First two women soldiers pass elite US Army Ranger course
WASHINGTON - Reuters
Army Rangers students carry a zodiac boat into the Yellow River on Tuesday, Aug. 4, 2015, at Camp James E. Rudder on Eglin Air Force Base, Fla. AP Photo
Two women have made military history after becoming the first female soldiers to pass the U.S. Army's grueling Ranger Course, the Army said on August 17.
The two, along with 94 men, passed the 62-day leadership course, which teaches students "how to overcome fatigue, hunger, and stress to lead Soldiers during small unit combat operations," it said in a statement.
In April, 19 women and 381 men began the first Army Ranger school that included women. The course, based at Fort Benning, Georgia, includes training in woodlands, mountainous terrain and Florida swampland.
Army Rangers are rapidly deployable troops trained for mountain, desert and swamp terrain and often go after special operations targets.
"Highlights of the course include a physical fitness test consisting of 49 push-ups, 59 sit-ups, a five mile run in 40 minutes, and six chin-ups; a swim test; a land navigation test; a 12-mile foot march in three hours; several obstacle courses; four days of military mountaineering; three parachute jumps; four air assaults on helicopters; multiple rubber boat movements; and 27 days of mock combat patrols," the statement said.
A graduation ceremony will be held at Fort Benning on August 21.
The U.S. military began a process two years ago to open thousands of frontline combat jobs to women.

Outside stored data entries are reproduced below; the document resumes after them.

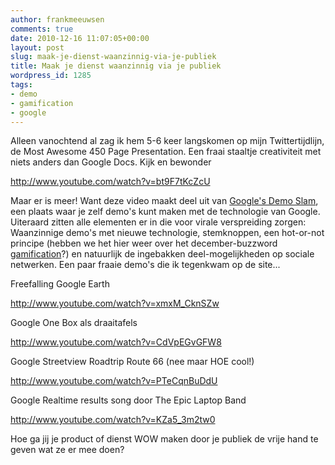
 ```yaml
---
author: frankmeeuwsen
comments: true
date: 2010-12-16 11:07:05+00:00
layout: post
slug: maak-je-dienst-waanzinnig-via-je-publiek
title: Maak je dienst waanzinnig via je publiek
wordpress_id: 1285
tags:
- demo
- gamification
- google
---
```


Alleen vanochtend al zag ik hem 5-6 keer langskomen op mijn Twittertijdlijn, de Most Awesome 450 Page Presentation. Een fraai staaltje creativiteit met niets anders dan Google Docs. Kijk en bewonder

http://www.youtube.com/watch?v=bt9F7tKcZcU

Maar er is meer! Want deze video maakt deel uit van [Google's Demo Slam](http://www.demoslam.com/), een plaats waar je zelf demo's kunt maken met de technologie van Google. Uiteraard zitten alle elementen er in die voor virale verspreiding zorgen: Waanzinnige demo's met nieuwe technologie, stemknoppen, een hot-or-not principe (hebben we het hier weer over het december-buzzword [gamification](http://www.imediaconnection.com/content/28216.asp)?) en natuurlijk de ingebakken deel-mogelijkheden op sociale netwerken. Een paar fraaie demo's die ik tegenkwam op de site...

Freefalling Google Earth

http://www.youtube.com/watch?v=xmxM_CknSZw

Google One Box als draaitafels

http://www.youtube.com/watch?v=CdVpEGvGFW8

Google Streetview Roadtrip Route 66 (nee maar HOE cool!)

http://www.youtube.com/watch?v=PTeCqnBuDdU

Google Realtime results song door The Epic Laptop Band

http://www.youtube.com/watch?v=KZa5_3m2tw0

Hoe ga jij je product of dienst WOW maken door je publiek de vrije hand te geven wat ze er mee doen?
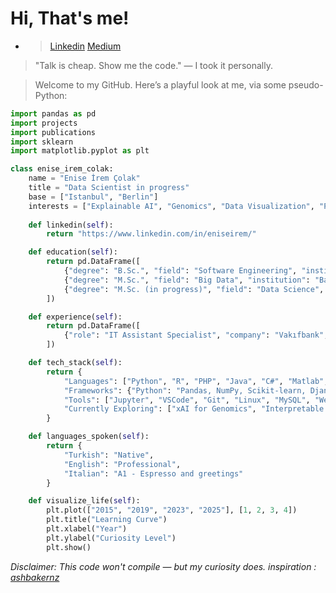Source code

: # Hi, That's me!
- > [Linkedin](https://www.linkedin.com/in/eniseirem/) [Medium](https://medium.com/@eniseirem)

>"Talk is cheap. Show me the code."
> — I took it personally.

> Welcome to my GitHub. Here’s a playful look at me, via some pseudo-Python:
 

```python
import pandas as pd
import projects
import publications
import sklearn
import matplotlib.pyplot as plt

class enise_irem_colak:
    name = "Enise İrem Çolak"
    title = "Data Scientist in progress"
    base = ["Istanbul", "Berlin"]
    interests = ["Explainable AI", "Genomics", "Data Visualization", "Pythonic workflows"]
    
    def linkedin(self):
        return "https://www.linkedin.com/in/eniseirem/"

    def education(self):
        return pd.DataFrame([
            {"degree": "B.Sc.", "field": "Software Engineering", "institution": "Bahçeşehir University", "years": "2015-2019"},
            {"degree": "M.Sc.", "field": "Big Data", "institution": "Bahçeşehir University", "years": "2020-2023"},
            {"degree": "M.Sc. (in progress)", "field": "Data Science", "institution": "Freie Universität Berlin", "years": "2024-2026"},
        ])

    def experience(self):
        return pd.DataFrame([
            {"role": "IT Assistant Specialist", "company": "Vakıfbank", "focus": "Machine Learning / Python", "duration": "2022–..."},
        ])

    def tech_stack(self):
        return {
            "Languages": ["Python", "R", "PHP", "Java", "C#", "Matlab", "Julia"],
            "Frameworks": {"Python": "Pandas, NumPy, Scikit-learn, Django", "PHP": "Laravel"},
            "Tools": ["Jupyter", "VSCode", "Git", "Linux", "MySQL", "Weka"],
            "Currently Exploring": ["xAI for Genomics", "Interpretable ML", "Data ethics"]
        }

    def languages_spoken(self):
        return {
            "Turkish": "Native",
            "English": "Professional",
            "Italian": "A1 - Espresso and greetings"
        }

    def visualize_life(self):
        plt.plot(["2015", "2019", "2023", "2025"], [1, 2, 3, 4])
        plt.title("Learning Curve")
        plt.xlabel("Year")
        plt.ylabel("Curiosity Level")
        plt.show()


```
*Disclaimer: This code won't compile — but my curiosity does.
inspiration : [ashbakernz](https://github.com/ashbakernz)*
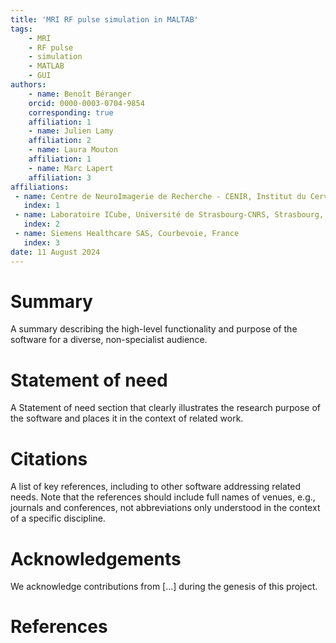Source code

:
 ```yaml
---
title: 'MRI RF pulse simulation in MALTAB'
tags:
    - MRI
    - RF pulse
    - simulation
    - MATLAB
    - GUI
authors:
    - name: Benoît Béranger
    orcid: 0000-0003-0704-9854
    corresponding: true
    affiliation: 1
    - name: Julien Lamy
    affiliation: 2
    - name: Laura Mouton
    affiliation: 1
    - name: Marc Lapert
    affiliation: 3
affiliations:
 - name: Centre de NeuroImagerie de Recherche - CENIR, Institut du Cerveau - ICM, Paris, France
   index: 1
 - name: Laboratoire ICube, Université de Strasbourg-CNRS, Strasbourg, France
   index: 2
 - name: Siemens Healthcare SAS, Courbevoie, France
   index: 3
date: 11 August 2024
---
```


# Summary
A summary describing the high-level functionality and purpose of the software for a diverse, non-specialist audience.

# Statement of need
A Statement of need section that clearly illustrates the research purpose of the software and places it in the context of related work.

# Citations
A list of key references, including to other software addressing related needs. Note that the references should include full names of venues, e.g., journals and conferences, not abbreviations only understood in the context of a specific discipline.

# Acknowledgements
We acknowledge contributions from [...] during the genesis of this project.

# References
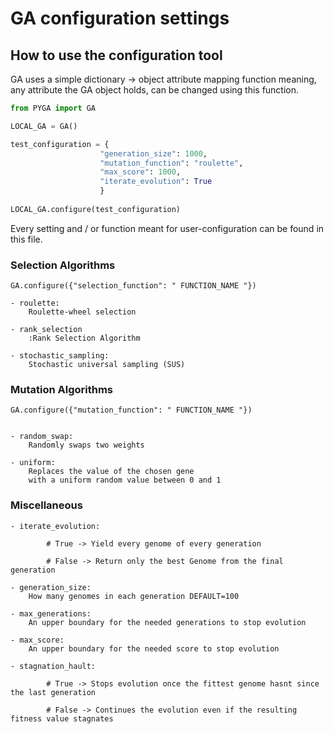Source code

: # GA configuration settings

## How to use the configuration tool
GA uses a simple dictionary -> object attribute mapping function
meaning, any attribute the GA object holds, can be changed using this function.

```python
from PYGA import GA

LOCAL_GA = GA()

test_configuration = {
                    "generation_size": 1000,
                    "mutation_function": "roulette",
                    "max_score": 1000,
                    "iterate_evolution": True
                    }
                    
LOCAL_GA.configure(test_configuration)
```

Every setting and / or function meant for user-configuration can be found in this file.

### Selection Algorithms

```
GA.configure({"selection_function": " FUNCTION_NAME "})

- roulette:
    Roulette-wheel selection

- rank_selection
    :Rank Selection Algorithm

- stochastic_sampling:
    Stochastic universal sampling (SUS)
```

### Mutation Algorithms

```
GA.configure({"mutation_function": " FUNCTION_NAME "})


- random_swap: 
    Randomly swaps two weights

- uniform: 
    Replaces the value of the chosen gene
    with a uniform random value between 0 and 1
```
### Miscellaneous 
```
- iterate_evolution:

        # True -> Yield every genome of every generation

        # False -> Return only the best Genome from the final generation

- generation_size: 
    How many genomes in each generation DEFAULT=100

- max_generations: 
    An upper boundary for the needed generations to stop evolution

- max_score: 
    An upper boundary for the needed score to stop evolution

- stagnation_hault: 
        
        # True -> Stops evolution once the fittest genome hasnt since the last generation
        
        # False -> Continues the evolution even if the resulting fitness value stagnates
```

The service branches have been developing gender-neutral requirements for all jobs in the military and evaluating whether to recommend that any remain closed to women.
The Army had faced resistance to allowing women to serve in combat units, but since such experience is a factor in promotions and job advancement in the military, women have had greater difficulty than men in moving up to the top ranks, officials have said.
About 90 percent of senior Army infantry officers qualified as Rangers, which should allow women graduates to better compete with their male counterparts.
Nearly 12 percent of U.S. forces deployed to Iraq and Afghanistan were women. They represented about 2 percent of U.S. military deaths in those wars.